(Data excerpts)
☆ ☆ ☆ ☆ ☆ ☆ ☆

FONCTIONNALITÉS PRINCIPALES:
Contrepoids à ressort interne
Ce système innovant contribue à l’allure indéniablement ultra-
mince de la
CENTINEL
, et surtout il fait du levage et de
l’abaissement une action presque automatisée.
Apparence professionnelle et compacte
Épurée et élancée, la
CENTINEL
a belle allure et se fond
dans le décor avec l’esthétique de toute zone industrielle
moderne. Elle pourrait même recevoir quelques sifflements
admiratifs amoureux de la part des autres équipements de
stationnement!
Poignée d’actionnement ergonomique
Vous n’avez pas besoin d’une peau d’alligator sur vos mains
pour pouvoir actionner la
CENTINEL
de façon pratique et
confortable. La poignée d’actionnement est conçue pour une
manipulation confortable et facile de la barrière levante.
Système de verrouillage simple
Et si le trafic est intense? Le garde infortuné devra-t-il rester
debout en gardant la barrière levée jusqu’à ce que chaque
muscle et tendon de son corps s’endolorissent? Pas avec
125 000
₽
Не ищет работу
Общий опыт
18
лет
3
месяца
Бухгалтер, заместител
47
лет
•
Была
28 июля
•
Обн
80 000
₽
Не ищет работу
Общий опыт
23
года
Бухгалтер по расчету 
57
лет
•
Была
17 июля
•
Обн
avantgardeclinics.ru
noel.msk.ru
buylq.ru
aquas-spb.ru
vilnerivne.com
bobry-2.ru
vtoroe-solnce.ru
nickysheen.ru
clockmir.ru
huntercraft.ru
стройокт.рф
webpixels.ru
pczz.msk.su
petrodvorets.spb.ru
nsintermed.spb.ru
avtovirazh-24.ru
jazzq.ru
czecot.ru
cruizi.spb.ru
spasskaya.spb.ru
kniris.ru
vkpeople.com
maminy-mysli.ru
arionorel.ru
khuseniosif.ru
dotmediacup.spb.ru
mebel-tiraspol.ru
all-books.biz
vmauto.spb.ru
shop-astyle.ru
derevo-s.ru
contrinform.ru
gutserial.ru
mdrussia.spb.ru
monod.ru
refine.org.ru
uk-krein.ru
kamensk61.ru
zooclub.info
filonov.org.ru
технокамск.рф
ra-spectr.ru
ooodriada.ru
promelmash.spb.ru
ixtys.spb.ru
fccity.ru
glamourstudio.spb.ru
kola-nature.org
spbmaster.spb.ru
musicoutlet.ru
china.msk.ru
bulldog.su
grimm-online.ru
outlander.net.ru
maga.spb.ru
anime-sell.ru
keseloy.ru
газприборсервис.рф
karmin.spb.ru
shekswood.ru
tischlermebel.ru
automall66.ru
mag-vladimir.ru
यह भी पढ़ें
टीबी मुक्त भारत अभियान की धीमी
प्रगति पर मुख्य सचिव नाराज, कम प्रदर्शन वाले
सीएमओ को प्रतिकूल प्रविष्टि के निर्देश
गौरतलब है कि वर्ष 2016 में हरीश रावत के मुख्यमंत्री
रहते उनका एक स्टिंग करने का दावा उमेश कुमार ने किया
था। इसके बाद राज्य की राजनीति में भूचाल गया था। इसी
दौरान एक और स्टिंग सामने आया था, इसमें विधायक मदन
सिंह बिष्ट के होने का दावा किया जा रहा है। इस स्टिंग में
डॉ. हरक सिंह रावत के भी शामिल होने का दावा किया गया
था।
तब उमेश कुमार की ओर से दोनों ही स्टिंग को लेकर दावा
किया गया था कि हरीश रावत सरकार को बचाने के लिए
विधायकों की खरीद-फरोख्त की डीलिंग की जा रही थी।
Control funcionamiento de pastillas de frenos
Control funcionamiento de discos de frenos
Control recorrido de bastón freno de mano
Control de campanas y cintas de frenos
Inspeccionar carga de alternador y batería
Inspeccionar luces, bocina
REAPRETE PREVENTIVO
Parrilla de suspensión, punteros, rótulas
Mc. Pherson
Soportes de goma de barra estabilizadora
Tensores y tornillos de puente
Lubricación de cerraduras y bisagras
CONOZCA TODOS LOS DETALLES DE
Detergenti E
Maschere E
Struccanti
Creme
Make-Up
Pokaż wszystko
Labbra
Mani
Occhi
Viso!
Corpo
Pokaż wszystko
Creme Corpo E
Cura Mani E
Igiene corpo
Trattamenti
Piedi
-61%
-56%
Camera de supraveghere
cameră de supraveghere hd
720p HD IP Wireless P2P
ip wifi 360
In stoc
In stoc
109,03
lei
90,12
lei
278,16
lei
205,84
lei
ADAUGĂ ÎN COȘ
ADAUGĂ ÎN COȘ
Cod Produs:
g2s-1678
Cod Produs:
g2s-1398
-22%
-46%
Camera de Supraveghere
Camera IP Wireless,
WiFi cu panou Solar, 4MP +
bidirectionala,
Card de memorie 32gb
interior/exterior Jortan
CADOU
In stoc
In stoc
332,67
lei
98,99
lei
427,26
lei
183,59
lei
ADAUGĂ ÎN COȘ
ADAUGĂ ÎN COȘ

☆ ☆ ☆ ☆ ☆ ☆ ☆

**Work instruction:** The records are to be retyped exactly. No line may be skipped.

**Exercise solution:**
FONCTIONNALITÉS PRINCIPALES:
Contrepoids à ressort interne
Ce système innovant contribue à l’allure indéniablement ultra-
mince de la
CENTINEL
, et surtout il fait du levage et de
l’abaissement une action presque automatisée.
Apparence professionnelle et compacte
Épurée et élancée, la
CENTINEL
a belle allure et se fond
dans le décor avec l’esthétique de toute zone industrielle
moderne. Elle pourrait même recevoir quelques sifflements
admiratifs amoureux de la part des autres équipements de
stationnement!
Poignée d’actionnement ergonomique
Vous n’avez pas besoin d’une peau d’alligator sur vos mains
pour pouvoir actionner la
CENTINEL
de façon pratique et
confortable. La poignée d’actionnement est conçue pour une
manipulation confortable et facile de la barrière levante.
Système de verrouillage simple
Et si le trafic est intense? Le garde infortuné devra-t-il rester
debout en gardant la barrière levée jusqu’à ce que chaque
muscle et tendon de son corps s’endolorissent? Pas avec
125 000
₽
Не ищет работу
Общий опыт
18
лет
3
месяца
Бухгалтер, заместител
47
лет
•
Была
28 июля
•
Обн
80 000
₽
Не ищет работу
Общий опыт
23
года
Бухгалтер по расчету 
57
лет
•
Была
17 июля
•
Обн
avantgardeclinics.ru
noel.msk.ru
buylq.ru
aquas-spb.ru
vilnerivne.com
bobry-2.ru
vtoroe-solnce.ru
nickysheen.ru
clockmir.ru
huntercraft.ru
стройокт.рф
webpixels.ru
pczz.msk.su
petrodvorets.spb.ru
nsintermed.spb.ru
avtovirazh-24.ru
jazzq.ru
czecot.ru
cruizi.spb.ru
spasskaya.spb.ru
kniris.ru
vkpeople.com
maminy-mysli.ru
arionorel.ru
khuseniosif.ru
dotmediacup.spb.ru
mebel-tiraspol.ru
all-books.biz
vmauto.spb.ru
shop-astyle.ru
derevo-s.ru
contrinform.ru
gutserial.ru
mdrussia.spb.ru
monod.ru
refine.org.ru
uk-krein.ru
kamensk61.ru
zooclub.info
filonov.org.ru
технокамск.рф
ra-spectr.ru
ooodriada.ru
promelmash.spb.ru
ixtys.spb.ru
fccity.ru
glamourstudio.spb.ru
kola-nature.org
spbmaster.spb.ru
musicoutlet.ru
china.msk.ru
bulldog.su
grimm-online.ru
outlander.net.ru
maga.spb.ru
anime-sell.ru
keseloy.ru
газприборсервис.рф
karmin.spb.ru
shekswood.ru
tischlermebel.ru
automall66.ru
mag-vladimir.ru
यह भी पढ़ें
टीबी मुक्त भारत अभियान की धीमी
प्रगति पर मुख्य सचिव नाराज, कम प्रदर्शन वाले
सीएमओ को प्रतिकूल प्रविष्टि के निर्देश
गौरतलब है कि वर्ष 2016 में हरीश रावत के मुख्यमंत्री
रहते उनका एक स्टिंग करने का दावा उमेश कुमार ने किया
था। इसके बाद राज्य की राजनीति में भूचाल गया था। इसी
दौरान एक और स्टिंग सामने आया था, इसमें विधायक मदन
सिंह बिष्ट के होने का दावा किया जा रहा है। इस स्टिंग में
डॉ. हरक सिंह रावत के भी शामिल होने का दावा किया गया
था।
तब उमेश कुमार की ओर से दोनों ही स्टिंग को लेकर दावा
किया गया था कि हरीश रावत सरकार को बचाने के लिए
विधायकों की खरीद-फरोख्त की डीलिंग की जा रही थी।
Control funcionamiento de pastillas de frenos
Control funcionamiento de discos de frenos
Control recorrido de bastón freno de mano
Control de campanas y cintas de frenos
Inspeccionar carga de alternador y batería
Inspeccionar luces, bocina
REAPRETE PREVENTIVO
Parrilla de suspensión, punteros, rótulas
Mc. Pherson
Soportes de goma de barra estabilizadora
Tensores y tornillos de puente
Lubricación de cerraduras y bisagras
CONOZCA TODOS LOS DETALLES DE
Detergenti E
Maschere E
Struccanti
Creme
Make-Up
Pokaż wszystko
Labbra
Mani
Occhi
Viso!
Corpo
Pokaż wszystko
Creme Corpo E
Cura Mani E
Igiene corpo
Trattamenti
Piedi
-61%
-56%
Camera de supraveghere
cameră de supraveghere hd
720p HD IP Wireless P2P
ip wifi 360
In stoc
In stoc
109,03
lei
90,12
lei
278,16
lei
205,84
lei
ADAUGĂ ÎN COȘ
ADAUGĂ ÎN COȘ
Cod Produs:
g2s-1678
Cod Produs:
g2s-1398
-22%
-46%
Camera de Supraveghere
Camera IP Wireless,
WiFi cu panou Solar, 4MP +
bidirectionala,
Card de memorie 32gb
interior/exterior Jortan
CADOU
In stoc
In stoc
332,67
lei
98,99
lei
427,26
lei
183,59
lei
ADAUGĂ ÎN COȘ
ADAUGĂ ÎN COȘ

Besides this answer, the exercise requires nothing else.